Op T1 (na een maand behandeling met risperidon, 3mg per dag), werd een vermindering waargenomen van de positieve symptomen, waaronder auditieve hallucinaties, zij het nog steeds relevant. Daarentegen vertoonde de CGI-S slechts een minimale verbetering en werd geen vermindering van de depressieve symptomen vastgesteld (zie tabel 1).1). Vanwege de bescheiden verbetering van het klinische beeld en vanwege de stabiele hoge niveaus van depressieve symptomen en obsessieve gedachten, besloten de clinici een antidepressivum in te voeren in combinatie met risperidon: de keuze viel op sertraline (50mg per dag).
Tabel 1
Longitudinale psychopathologische evaluatie
T0 | T1 | T2 | T3 | |
---|---|---|---|---|
Tijdens opname | Na één maand behandeling met 3mg risperidon | Twee maanden na toevoeging van sertraline | Na zes maanden behandeling | |
CGAS | 39 | 40 | 50 | 58 |
CGI-Ernst | 7 | 6 | 3 | 2 |
CGI-Verbetering | N/A | 3 | 1 | 1 |
PANSS Positief | 22 | 19 | 12 | 9 |
CDI | 27 | 17 | 15 | |
MASC Totaalscore | 71 | 70 | 65 | 52 |
CDI, Children’s Depression Inventory; CGAS, Children’s Global Assessment Scale; CGI, Clinical Global Impression; MASC, Multidimensional Anxiety Scale for Children; PANSS, Positive and Negative Syndrome Scale.
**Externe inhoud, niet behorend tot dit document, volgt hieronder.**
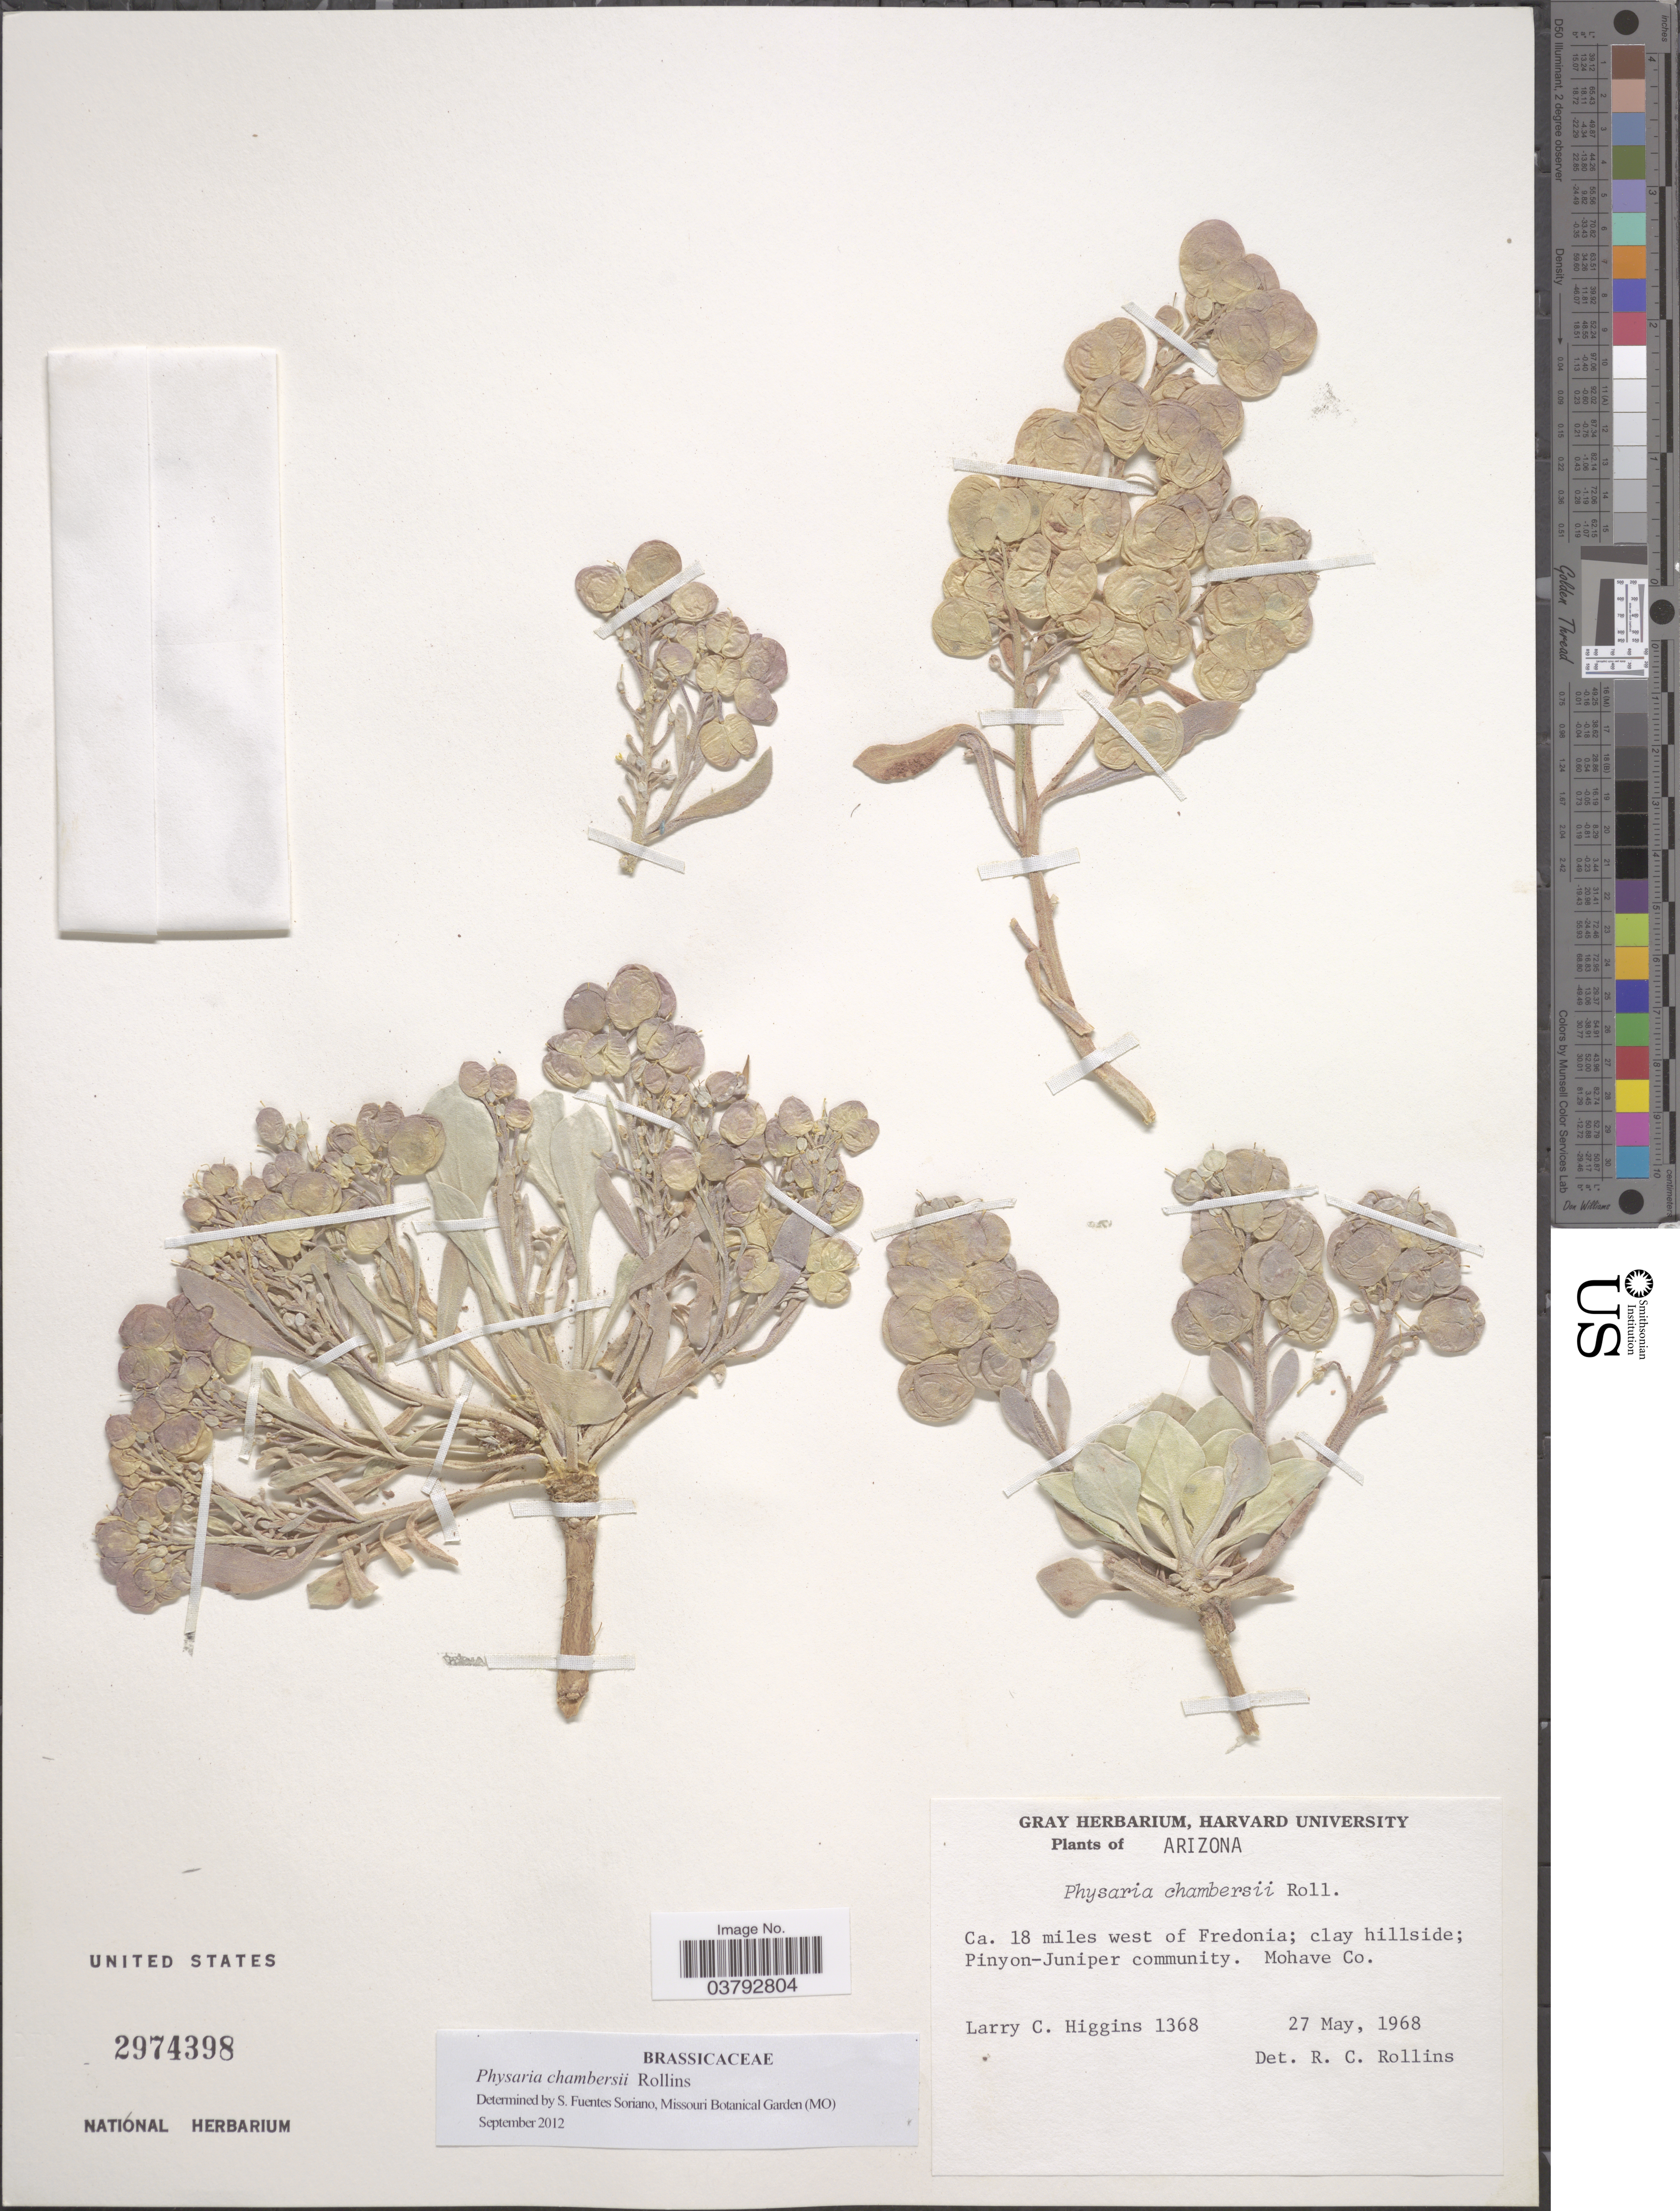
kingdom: Plantae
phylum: Tracheophyta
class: Magnoliopsida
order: Brassicales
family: Brassicaceae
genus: Physaria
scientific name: Physaria chambersii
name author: Rollins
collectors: L. Higgins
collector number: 1368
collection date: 1968-05-27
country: United States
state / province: Arizona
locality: Ca. 18 miles west of Fredonia. Mohave Co.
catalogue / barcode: US 2974398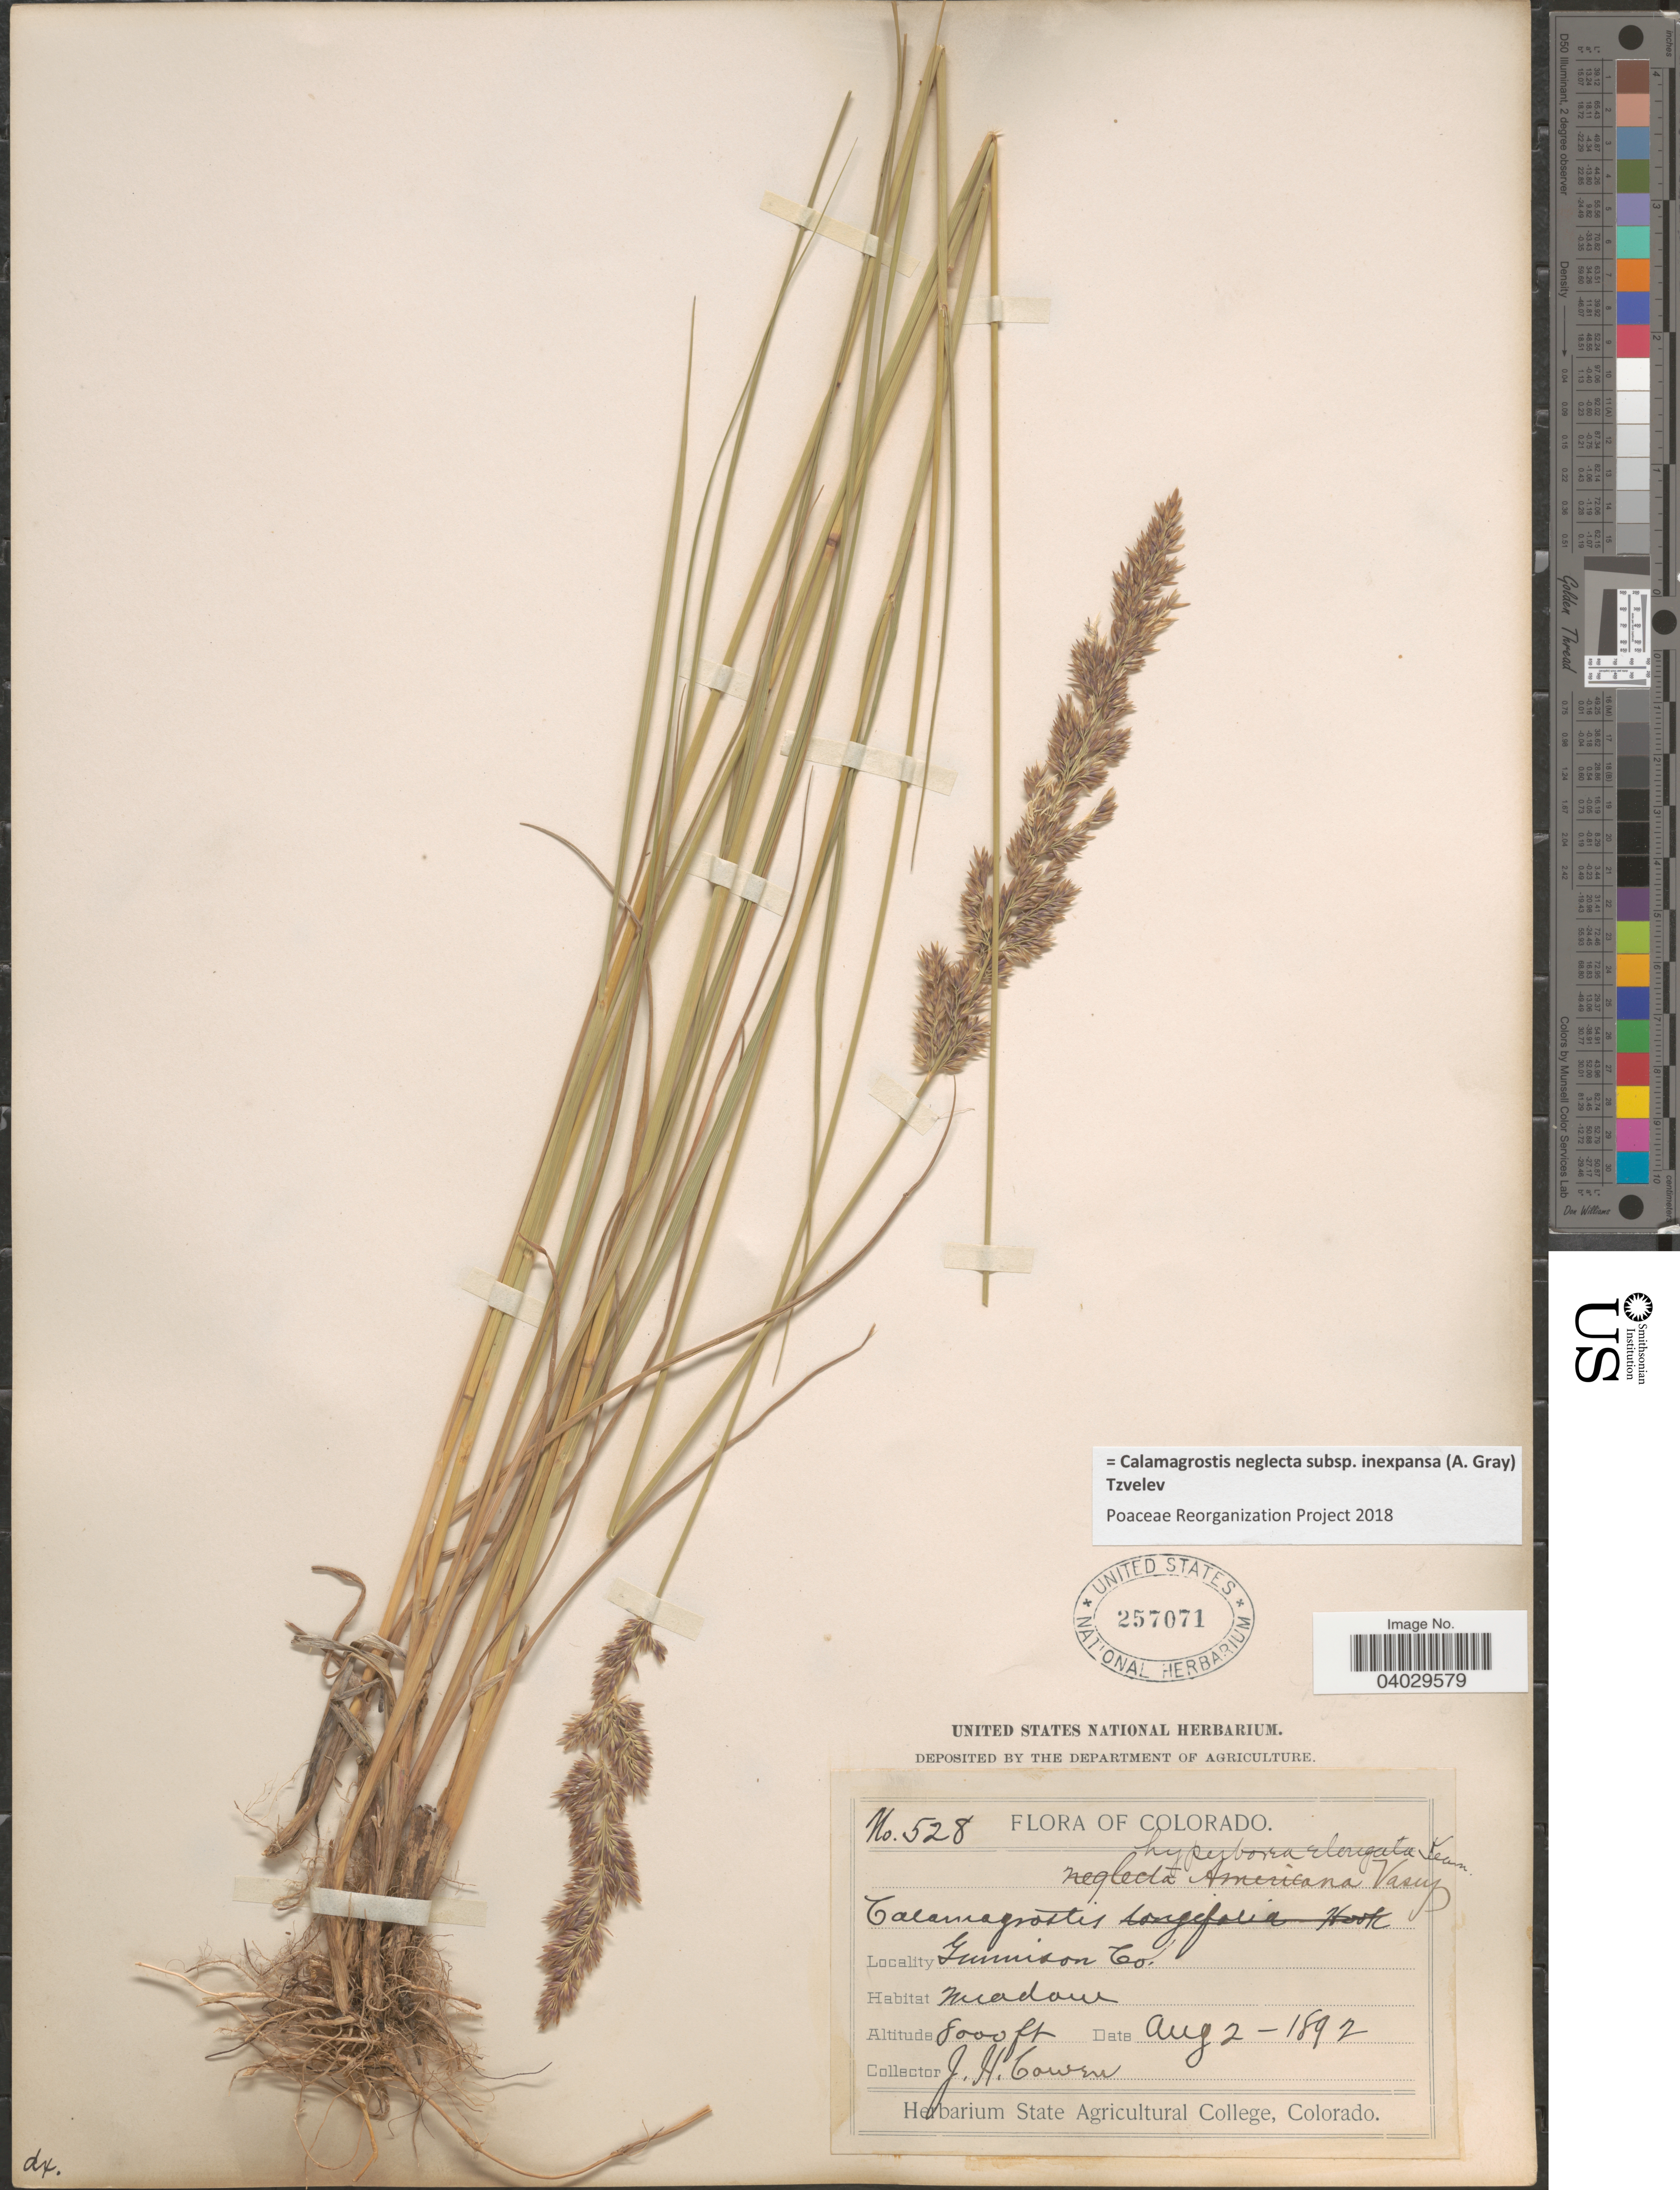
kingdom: Plantae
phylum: Tracheophyta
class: Liliopsida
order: Poales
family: Poaceae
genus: Calamagrostis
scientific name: Calamagrostis neglecta subsp. inexpansa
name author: (A. Gray) Tzvelev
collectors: J. H. Cowen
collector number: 528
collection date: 1892-08-02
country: United States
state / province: Colorado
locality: Gunnison Co.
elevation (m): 2438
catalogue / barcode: US 257071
Op T2, na twee maanden van gecombineerde behandeling, werd een significante verbetering waargenomen op alle geanalyseerde domeinen, met een volledige remissie van de klinisch relevante psychotische symptomen, zoals beoordeeld in de klinische setting en door directe interviews. Tenslotte werd ook een significante vermindering van de ernst van de symptomen vastgesteld na zes maanden (T3) behandeling met risperidon en sertraline: de patiënte begon haar ouders te herkennen en de monothematische waan die gekenmerkt werd door haar geloof dat haar ouders vervangen waren door bedriegers verdween. Bovendien vertoonden de PANSS-scores voor schizofrenie ook een progressieve vermindering in de tijd: van 22 bij opname tot respectievelijk 19, 12 en 9 op T1, T2 en T3 (zie Tabel11).